Ch. Douglas. Suprematist Embroided Ornament. The Art Journal. Spring, 1995. Fig. 9. P. 45 (ил.).
Сертификаты: А. Наков, Париж
Е. Баснер (Русский музей, СПб.)
Техническая экспертиза: Х. Егерс, Германия
Провенанс:
семья Е. Я. Яковлевой
Биографическая справка
Яковлева, Евгения Яковлевна
Р. в 1897 г. в Армавире.
Умерла в 1938 г. в Ленинграде (репрессирована).
Училась в школе рисования ОПХ в 1920 г. у Билибина и Химона.
В 1930 г. работала с Малевичем.
Участница выставок в 1932 г. в Ленинграде.
Среди работ — серии пейзажей Баку, Крыма, Ленинграда. Работала в области текстиля.
…
Я не спорю, что это Малевич. Я не понимаю, почему изменили данные.
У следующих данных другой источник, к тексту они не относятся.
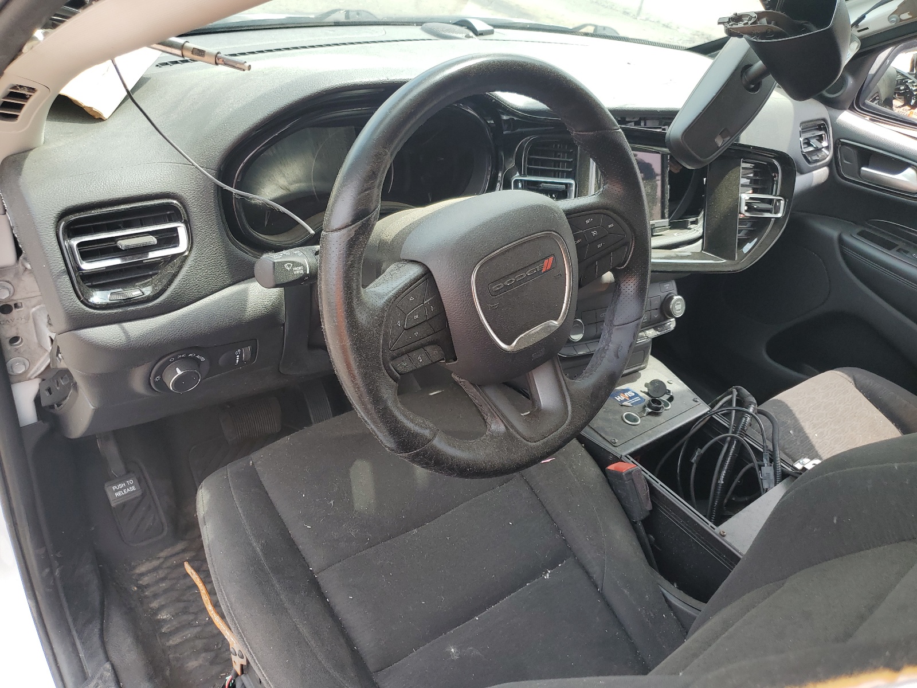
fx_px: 689
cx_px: 458
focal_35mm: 26
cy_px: 344
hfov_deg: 67.3
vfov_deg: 53.1
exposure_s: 1/400
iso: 50
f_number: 1.5
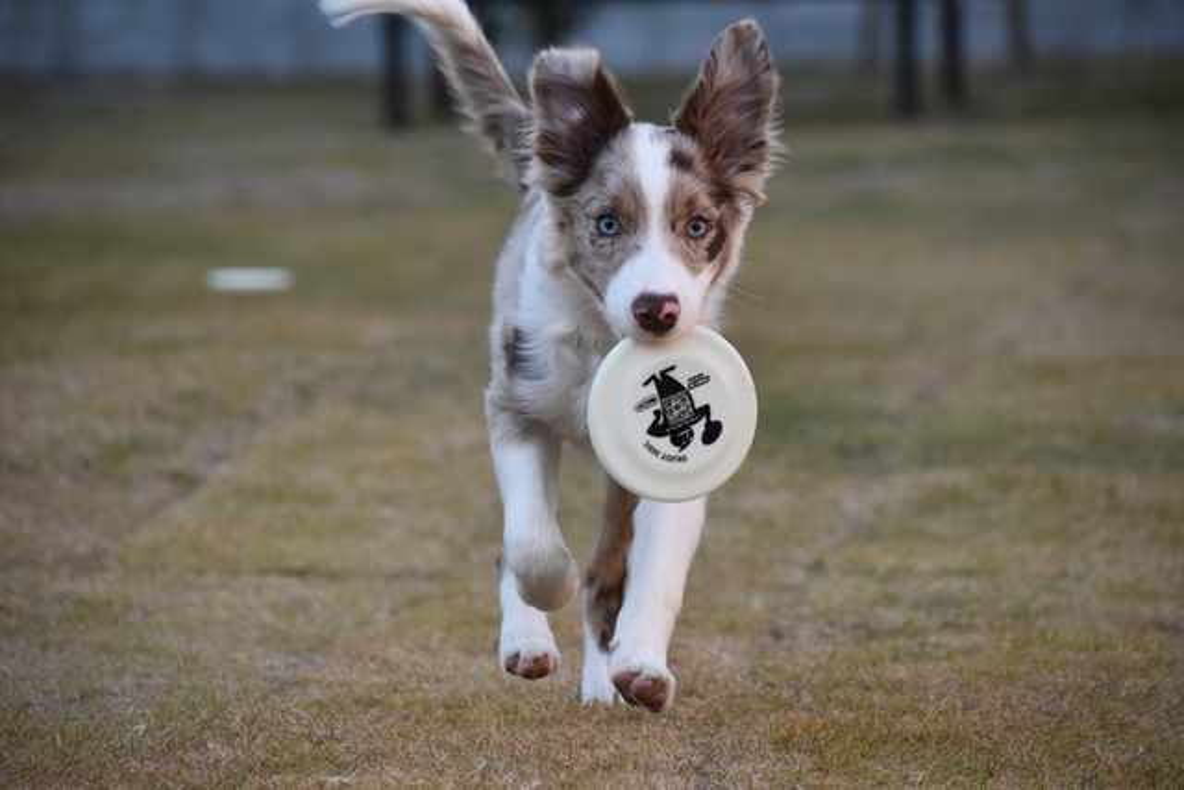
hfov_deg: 9.8
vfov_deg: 6.5
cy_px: 395
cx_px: 592
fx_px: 6908
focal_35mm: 210
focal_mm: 140
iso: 800
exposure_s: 1/800
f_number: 4.8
Этот разговор происходил на странице Юрия Носова 26 января 2018 года. И на тот момент, как видит читатель, мне самому ничего не было до конца ясно. Я очень высоко ценю сведения, получаемые нами от органов чувств и собственной памяти, но при этом понимаю, что лишь объективные факты на уровне независимого документа и безупречного свидетельства являются доказательствами. А без доказательств нет никакого смысла высовываться со своими жалкими сомнениями.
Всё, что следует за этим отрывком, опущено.